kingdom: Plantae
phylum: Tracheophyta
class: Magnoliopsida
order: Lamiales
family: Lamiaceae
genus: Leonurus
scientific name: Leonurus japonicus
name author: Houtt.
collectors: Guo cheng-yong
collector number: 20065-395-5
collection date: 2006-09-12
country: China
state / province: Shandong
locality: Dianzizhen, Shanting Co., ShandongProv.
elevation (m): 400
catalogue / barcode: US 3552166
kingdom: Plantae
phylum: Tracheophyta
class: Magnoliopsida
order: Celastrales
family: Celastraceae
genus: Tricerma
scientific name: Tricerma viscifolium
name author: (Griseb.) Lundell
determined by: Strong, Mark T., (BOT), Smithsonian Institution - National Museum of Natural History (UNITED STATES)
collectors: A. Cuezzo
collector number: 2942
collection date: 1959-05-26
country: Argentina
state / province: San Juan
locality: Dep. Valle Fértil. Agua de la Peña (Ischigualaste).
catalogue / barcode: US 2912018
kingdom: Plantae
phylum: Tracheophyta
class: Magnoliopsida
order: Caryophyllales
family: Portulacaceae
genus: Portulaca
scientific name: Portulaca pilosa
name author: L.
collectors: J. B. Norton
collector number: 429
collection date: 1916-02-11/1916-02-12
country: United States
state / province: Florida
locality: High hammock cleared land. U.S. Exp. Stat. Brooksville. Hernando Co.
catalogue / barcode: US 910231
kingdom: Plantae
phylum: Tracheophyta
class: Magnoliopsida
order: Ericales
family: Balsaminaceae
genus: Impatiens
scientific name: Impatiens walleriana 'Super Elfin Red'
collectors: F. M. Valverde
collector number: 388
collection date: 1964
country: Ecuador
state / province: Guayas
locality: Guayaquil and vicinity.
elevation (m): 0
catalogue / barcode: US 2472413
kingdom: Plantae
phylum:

**Required work:** Copy every line of the items above, keeping each one unchanged.

**Worked answer:**
kingdom: Plantae
phylum: Tracheophyta
class: Magnoliopsida
order: Lamiales
family: Lamiaceae
genus: Leonurus
scientific name: Leonurus japonicus
name author: Houtt.
collectors: Guo cheng-yong
collector number: 20065-395-5
collection date: 2006-09-12
country: China
state / province: Shandong
locality: Dianzizhen, Shanting Co., ShandongProv.
elevation (m): 400
catalogue / barcode: US 3552166
kingdom: Plantae
phylum: Tracheophyta
class: Magnoliopsida
order: Celastrales
family: Celastraceae
genus: Tricerma
scientific name: Tricerma viscifolium
name author: (Griseb.) Lundell
determined by: Strong, Mark T., (BOT), Smithsonian Institution - National Museum of Natural History (UNITED STATES)
collectors: A. Cuezzo
collector number: 2942
collection date: 1959-05-26
country: Argentina
state / province: San Juan
locality: Dep. Valle Fértil. Agua de la Peña (Ischigualaste).
catalogue / barcode: US 2912018
kingdom: Plantae
phylum: Tracheophyta
class: Magnoliopsida
order: Caryophyllales
family: Portulacaceae
genus: Portulaca
scientific name: Portulaca pilosa
name author: L.
collectors: J. B. Norton
collector number: 429
collection date: 1916-02-11/1916-02-12
country: United States
state / province: Florida
locality: High hammock cleared land. U.S. Exp. Stat. Brooksville. Hernando Co.
catalogue / barcode: US 910231
kingdom: Plantae
phylum: Tracheophyta
class: Magnoliopsida
order: Ericales
family: Balsaminaceae
genus: Impatiens
scientific name: Impatiens walleriana 'Super Elfin Red'
collectors: F. M. Valverde
collector number: 388
collection date: 1964
country: Ecuador
state / province: Guayas
locality: Guayaquil and vicinity.
elevation (m): 0
catalogue / barcode: US 2472413
kingdom: Plantae
phylum:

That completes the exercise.